🤖 AI Summary
This work addresses the performance degradation in open-set iris presentation attack detection (PAD) caused by unknown attack types by proposing a novel training paradigm that integrates human visual priors to guide model learning. Through a systematic comparison of various saliency cues—including eye-tracking heatmaps, manual annotations, segmentation masks, and DINOv2 embeddings—the study finds that denoised eye-tracking heatmaps most effectively enhance model generalization. Evaluated under the leave-one-attack-type-out protocol, the proposed method significantly outperforms the standard cross-entropy baseline in both AUROC and APCER@BPCER=1% metrics, offering an effective and robust solution for open-set iris liveness detection.
📝 Abstract
Human perceptual priors have shown promise in saliency-guided deep learning training, particularly in the domain of iris presentation attack detection (PAD). Common saliency approaches include hand annotations obtained via mouse clicks and eye gaze heatmaps derived from eye tracking data. However, the most effective form of human saliency for open-set iris PAD remains underexplored.
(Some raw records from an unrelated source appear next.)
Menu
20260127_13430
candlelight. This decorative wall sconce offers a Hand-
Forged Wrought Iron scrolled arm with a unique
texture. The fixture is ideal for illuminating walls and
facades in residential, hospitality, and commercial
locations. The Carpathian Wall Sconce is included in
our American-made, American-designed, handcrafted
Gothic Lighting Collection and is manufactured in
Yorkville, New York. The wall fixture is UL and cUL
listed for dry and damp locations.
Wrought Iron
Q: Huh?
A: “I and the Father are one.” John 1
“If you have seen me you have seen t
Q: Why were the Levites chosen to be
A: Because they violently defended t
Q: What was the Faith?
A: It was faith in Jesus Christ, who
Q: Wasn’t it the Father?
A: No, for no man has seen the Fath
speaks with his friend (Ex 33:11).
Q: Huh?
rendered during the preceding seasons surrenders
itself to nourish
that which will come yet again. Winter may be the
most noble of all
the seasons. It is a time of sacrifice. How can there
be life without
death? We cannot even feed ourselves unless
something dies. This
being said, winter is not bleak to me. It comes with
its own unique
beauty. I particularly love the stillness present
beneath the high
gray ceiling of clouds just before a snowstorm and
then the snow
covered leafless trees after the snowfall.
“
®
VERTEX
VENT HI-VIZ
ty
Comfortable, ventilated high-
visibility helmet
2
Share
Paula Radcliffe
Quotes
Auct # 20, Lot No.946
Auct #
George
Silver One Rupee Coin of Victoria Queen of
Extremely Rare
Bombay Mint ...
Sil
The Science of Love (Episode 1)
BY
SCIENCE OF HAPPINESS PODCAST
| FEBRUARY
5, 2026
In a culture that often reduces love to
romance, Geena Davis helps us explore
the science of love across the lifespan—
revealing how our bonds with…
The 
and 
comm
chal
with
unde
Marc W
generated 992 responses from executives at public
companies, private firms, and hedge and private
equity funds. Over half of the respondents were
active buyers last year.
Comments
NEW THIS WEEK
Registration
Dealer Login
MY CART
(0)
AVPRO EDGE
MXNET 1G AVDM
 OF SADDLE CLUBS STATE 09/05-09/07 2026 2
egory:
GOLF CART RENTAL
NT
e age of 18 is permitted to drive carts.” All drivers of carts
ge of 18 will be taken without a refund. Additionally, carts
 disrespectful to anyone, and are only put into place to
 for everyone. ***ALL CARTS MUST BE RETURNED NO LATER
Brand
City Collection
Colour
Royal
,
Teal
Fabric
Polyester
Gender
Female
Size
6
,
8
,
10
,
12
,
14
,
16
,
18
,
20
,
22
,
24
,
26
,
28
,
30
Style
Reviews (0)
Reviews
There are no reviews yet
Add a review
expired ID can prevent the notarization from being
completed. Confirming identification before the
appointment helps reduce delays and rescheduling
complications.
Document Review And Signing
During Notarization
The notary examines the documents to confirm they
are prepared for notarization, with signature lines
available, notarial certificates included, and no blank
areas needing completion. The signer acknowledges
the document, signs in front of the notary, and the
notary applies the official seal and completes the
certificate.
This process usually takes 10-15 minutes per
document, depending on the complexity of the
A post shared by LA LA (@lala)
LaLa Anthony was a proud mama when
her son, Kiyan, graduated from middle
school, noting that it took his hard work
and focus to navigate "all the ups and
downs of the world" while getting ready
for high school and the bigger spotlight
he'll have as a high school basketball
In this paper, we conduct a series of experiments comparing hand annotations, eye tracking heatmaps, segmentation masks, and DINOv2 embeddings to a state-of-the-art deep learning-based baseline on the task of open-set iris PAD. Results for open-set PAD in a leave-one-attack-type out paradigm indicate that denoised eye tracking heatmaps show the best generalization improvement over cross entropy in terms of Area Under the ROC curve (AUROC) and Attack Presentation Classification Error Rate (APCER) at Bona Fide Presentation Classification Error Rate (BPCER) of 1%. Along with this paper, we offer trained models, code, and saliency maps for reproducibility and to facilitate follow-up research efforts.